Motion Magnification Using 2D DTCWT

Demo

Figure 1: Original video, 2X magnified, and 5X magnified.

Phase-based motion magnification amplifies subtle motions invisible to the naked eye. Unlike Eulerian (color-based) methods that amplify pixel intensity changes, phase-based magnification operates on the phase of complex wavelet coefficients — which directly encode local position — enabling 10–100x amplification with fewer artifacts. This is a Python implementation based on Wadhwa et al. (SIGGRAPH 2013) using the 2D Dual-Tree Complex Wavelet Transform.

v2.0.0 adds GPU acceleration via PyTorch, delivering ~5x end-to-end speedup on CUDA-capable GPUs.

Theory
Implementation
GPU Acceleration
Setup
Usage
- CLI Tool
- Notebook
- Tips
v2.0.0 Breaking Changes
Development
References

Theory

Eulerian vs Phase-Based Motion Magnification

There are two main approaches to video motion magnification:

Eulerian (Wu et al., SIGGRAPH 2012) — amplifies temporal pixel intensity changes at fixed spatial locations. Works well for revealing color variations (e.g., blood flow under skin) but produces artifacts when amplifying motion beyond small factors, because the first-order Taylor approximation breaks down.
Phase-based (Wadhwa et al., SIGGRAPH 2013) — operates on the phase of complex wavelet/pyramid coefficients. Phase directly encodes local spatial position, so phase changes over time directly represent motion. This supports much larger amplification factors (10–100x) with fewer artifacts because it manipulates motion information directly rather than relying on an intensity-to-motion approximation.

For a band-pass filtered signal at spatial frequency $\omega_0$, a small displacement $\delta$ produces a phase shift:

$$\Delta\phi \approx \omega_0 \cdot \delta$$

By amplifying $\Delta\phi$, we amplify $\delta$ — the actual motion.

Why DTCWT?

The original phase-based method uses complex steerable pyramids, which are accurate but computationally expensive (~21x overcomplete).
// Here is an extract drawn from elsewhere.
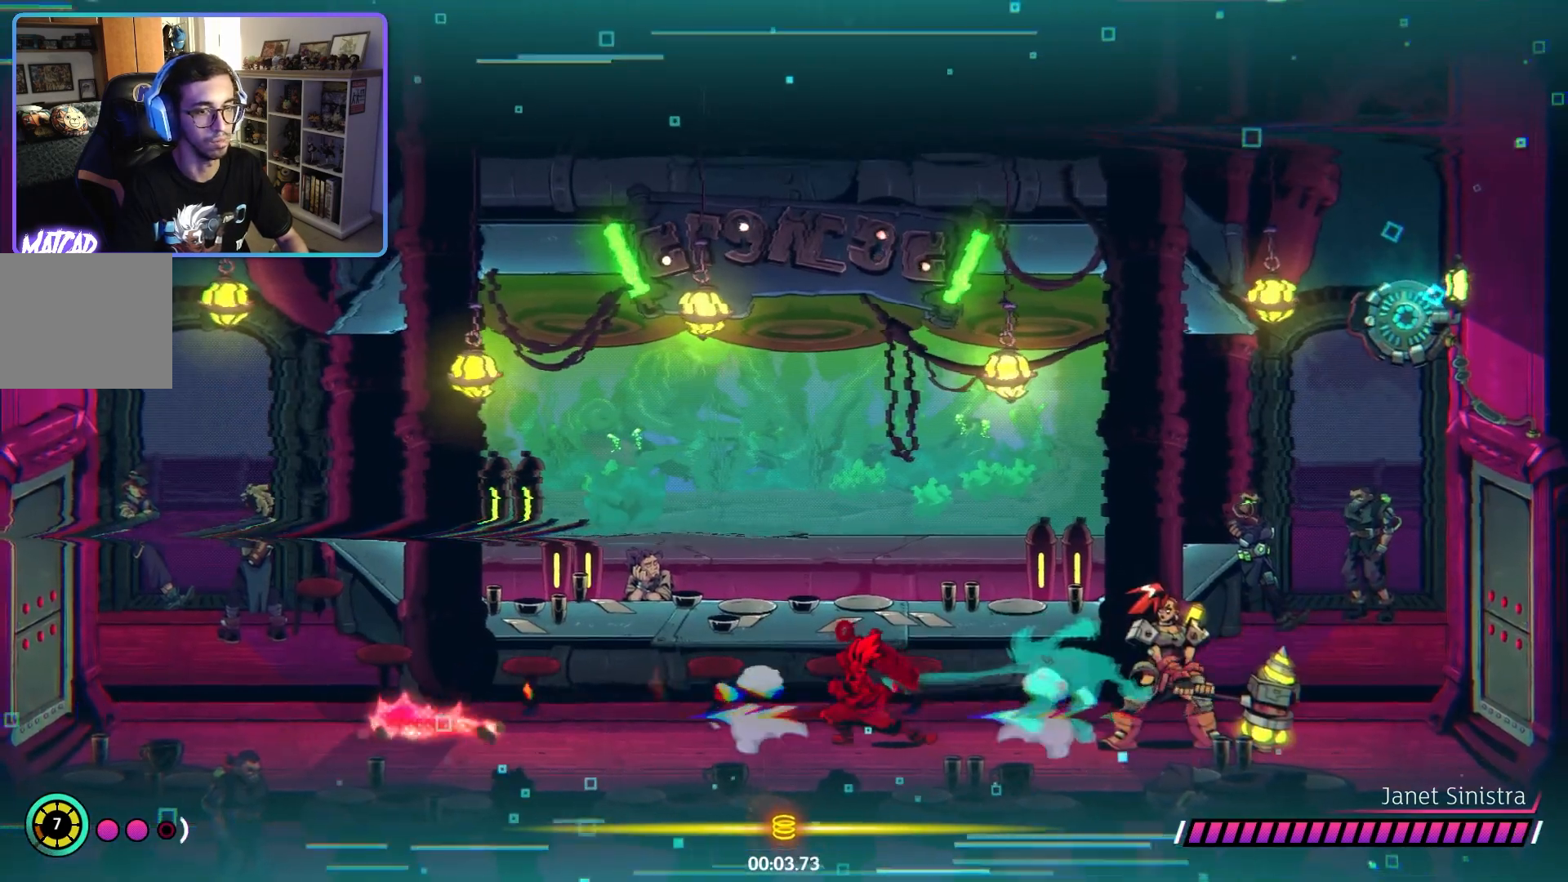
{"buttons": ["L2"], "left_stick": "center", "right_stick": "center", "events": []}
The Dual-Tree Complex Wavelet Transform (DTCWT), developed by Kingsbury (Cambridge, late 1990s), provides a faster alternative.

The standard Discrete Wavelet Transform (DWT) has two problems for phase-based processing: it is not shift-invariant (shifting input by 1 pixel completely changes coefficients), and it has poor directional selectivity (only 3 sub-bands). The DTCWT solves both by running two parallel filter banks whose wavelets are related by the Hilbert transform, producing complex-valued coefficients with clean amplitude and phase information.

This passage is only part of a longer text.